И какой дурак! Звонит в любой час дня и ночи… Врывается к ней в дом. Трижды она просыпалась и видела, что он стоит у кровати. И как-то раз с ней был другой мужчина…
Это переполнило чашу, это был конец. Ее раздражение перешло в бешенство. Слишком долго он злоупотреблял ее терпением, и ей надоело.
Он заглянул к ней в кабинет и шепотом сообщил о своих планах на вторую половину дня.
— Я сейчас занята, Роберт, — сказала она. — И никак не могу уйти днем.
— Дела подождут.
— Нет, — сказала она. — Подождет кое-что другое.
По его щекам разлился багровый румянец.
— Сегодня вечером я выбью из тебя дурь.
Она откинулась на спинку стула.
— Роберт, ты хуже репейника. С меня хватит.
— Ты влюблена в меня как кошка.
— Не приходи сегодня вечером, Роберт.
— Тебе понравится, — сказал он. — Скажешь, нет?
Она ждала его в гостиной, улыбаясь, молча.
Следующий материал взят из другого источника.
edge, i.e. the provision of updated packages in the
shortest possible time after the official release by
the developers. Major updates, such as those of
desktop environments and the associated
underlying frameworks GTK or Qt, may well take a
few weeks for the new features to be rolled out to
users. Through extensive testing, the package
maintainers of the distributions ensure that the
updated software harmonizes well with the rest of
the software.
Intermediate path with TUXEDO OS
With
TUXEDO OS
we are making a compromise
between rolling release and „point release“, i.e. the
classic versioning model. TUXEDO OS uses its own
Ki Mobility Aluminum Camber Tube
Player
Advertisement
Когда он вошел и шагнул к ней, Майк Бертуччи легонько ударил его кастетом за правым ухом и даже успел подхватить его на руки.
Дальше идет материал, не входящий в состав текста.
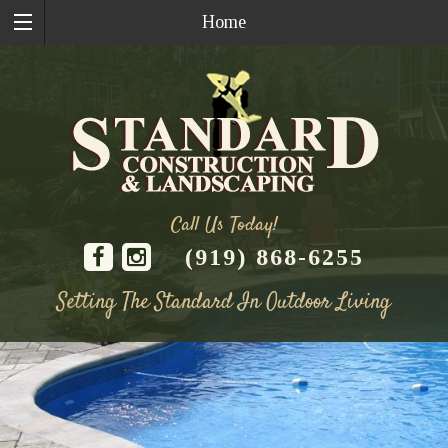
Home
Call Us Today!
(919) 868-6255
Setting The Standard In Outdoor Living
Skip
to
content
От него одни неприятности, снова и снова думала Маргарет. Для всех. После того как Майк Бертуччи отвез его домой, уложил в кровать и просидел с ним всю ночь на случай, если удар был слишком силен, прошла неделя, и вдруг Старик сказал ей:
— Развяжись с Робертом.
В ее ушах раздался звон бьющегося фарфора, хруст яичной скорлупы, шорох сухой травы. Она сказала, растягивая слова:
— Папа, тебя это беспокоит?
Старик сложил руки на коленях — изуродованные артритом суставы указывали на нее, как обвиняющие персты.
— Анна очень озабочена.
Маргарет казалось, что ее голос звучит как бы со стороны, словно говорит кто-то другой в другом конце комнаты, но она с удовольствием заметила, что он остается спокойным и ровным. Равнодушным. Ничего не выдающим.
— Папа, мы, кажется, начинаем играть в вопросы и ответы. Почему Анна очень озабочена?
— Потому, — сказал Старик (его сложенные руки сохраняли полную неподвижность), — что у Роберта вскочила огромная шишка, очень разболелась голова, и он рассказал ей про тебя.